TASK DESCRIPTION
Update the lines below by replacing "chart" with "graph" wherever it appears and changing nothing else. Leave the pictures out of your answer.

*** Opening of RECORDS TO PROCESS ***

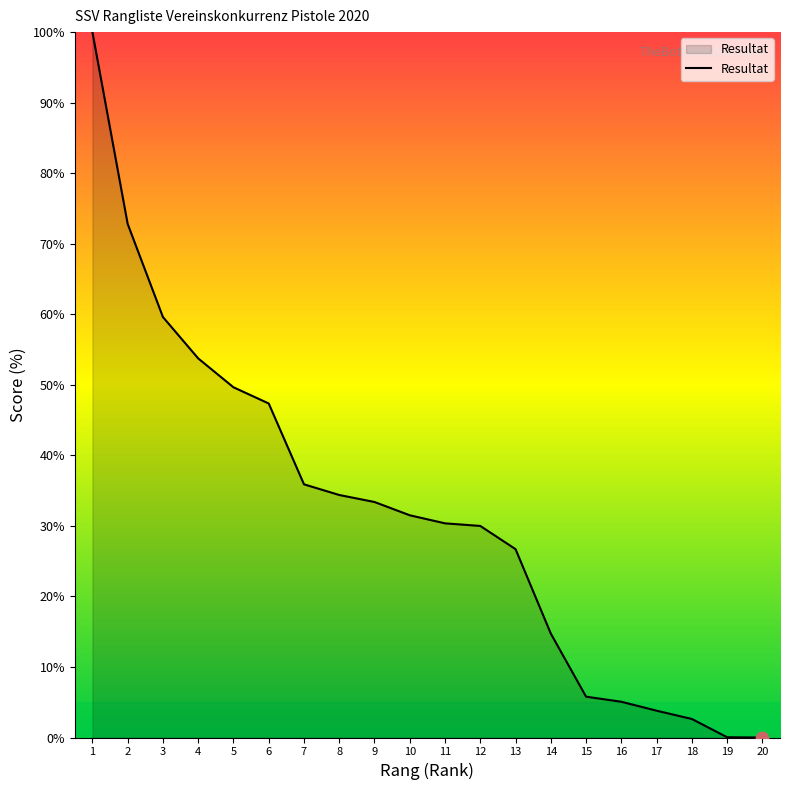

Between 15 and 14, which is larger?

14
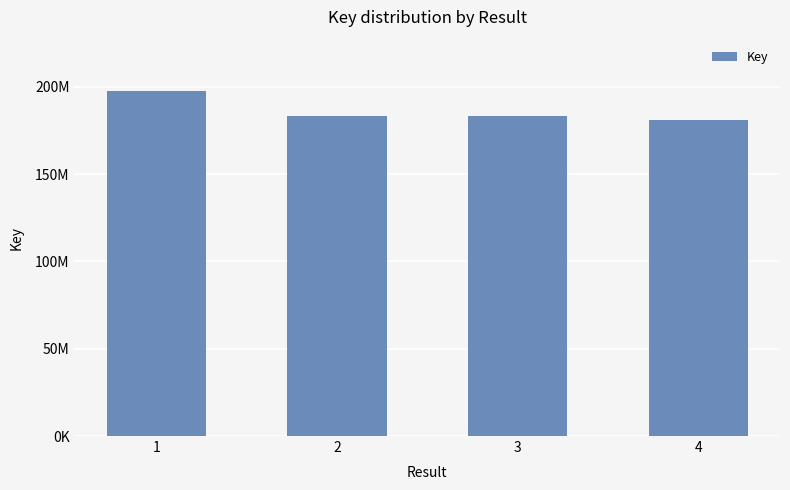

Does the chart contain any negative values?

No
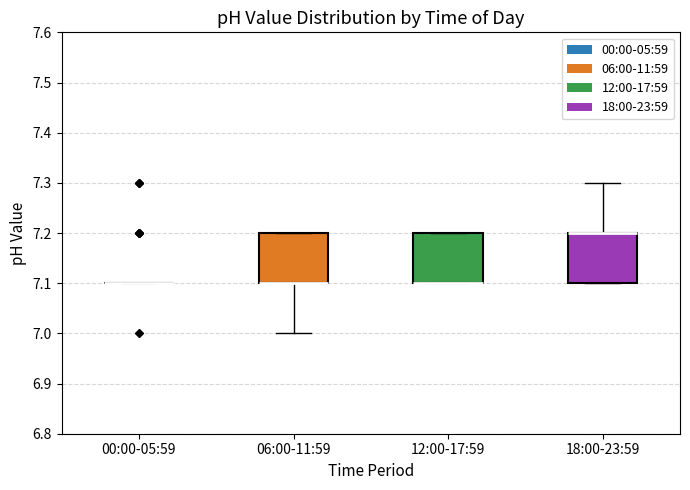

Reading left to right, transcribe this box plot: for each box, give where its median line is, the range the box spans, and where its two whiskers end, as read against the y-axis. The values are not printed on the chart, so give them approximately, as read against the axis.

00:00-05:59: box collapsed to a line at 7.1, whiskers 7.1 to 7.1
06:00-11:59: median 7.1 (drawn on the box's lower edge), box 7.1 to 7.2, whiskers 7.0 to 7.2
12:00-17:59: median 7.1 (drawn on the box's lower edge), box 7.1 to 7.2, whiskers 7.1 to 7.2
18:00-23:59: median 7.2 (drawn on the box's upper edge), box 7.1 to 7.2, whiskers 7.1 to 7.3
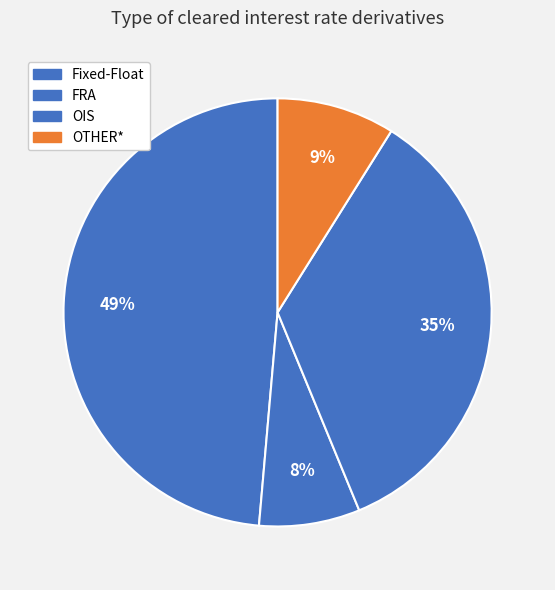

Is it true that FRA is 16% of the pie?

False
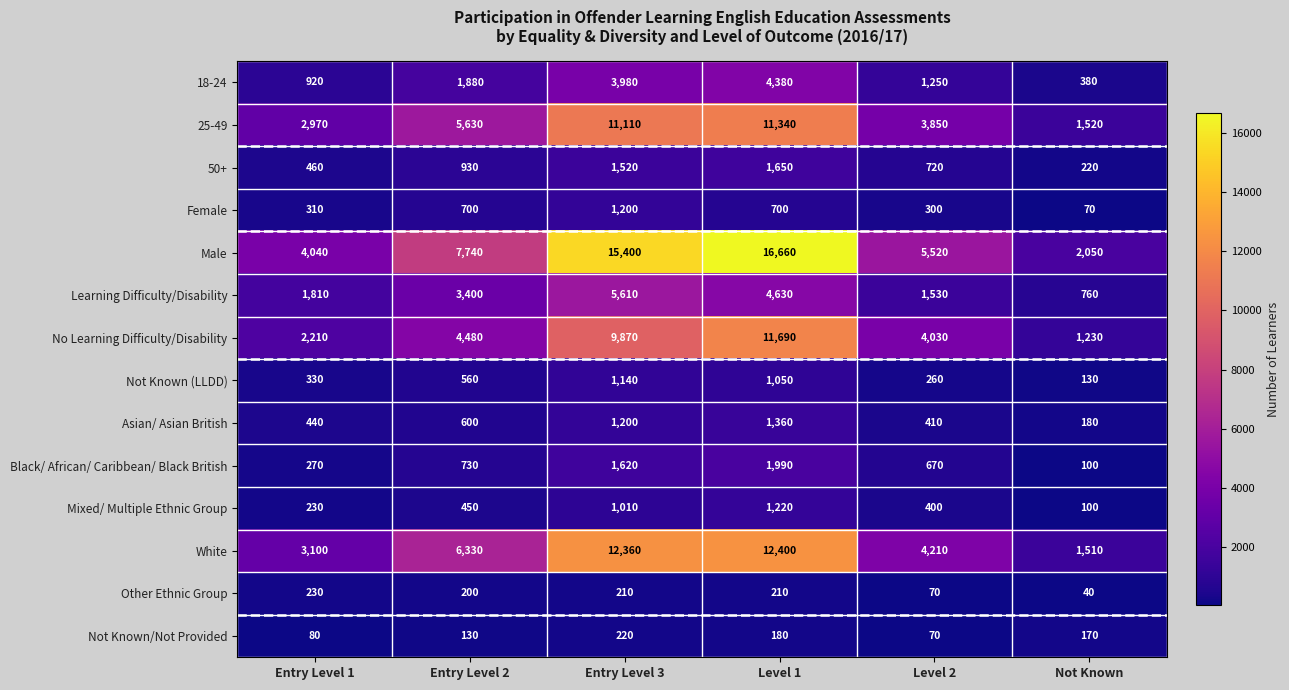

Which series changed the most between Entry Level 1 and Not Known?

Male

*** Close of RECORDS TO PROCESS ***

REPLY
Between 15 and 14, which is larger?

14

Does the graph contain any negative values?

No

Reading left to right, transcribe this box plot: for each box, give where its median line is, the range the box spans, and where its two whiskers end, as read against the y-axis. The values are not printed on the graph, so give them approximately, as read against the axis.

00:00-05:59: box collapsed to a line at 7.1, whiskers 7.1 to 7.1
06:00-11:59: median 7.1 (drawn on the box's lower edge), box 7.1 to 7.2, whiskers 7.0 to 7.2
12:00-17:59: median 7.1 (drawn on the box's lower edge), box 7.1 to 7.2, whiskers 7.1 to 7.2
18:00-23:59: median 7.2 (drawn on the box's upper edge), box 7.1 to 7.2, whiskers 7.1 to 7.3

Is it true that FRA is 16% of the pie?

False

Which series changed the most between Entry Level 1 and Not Known?

Male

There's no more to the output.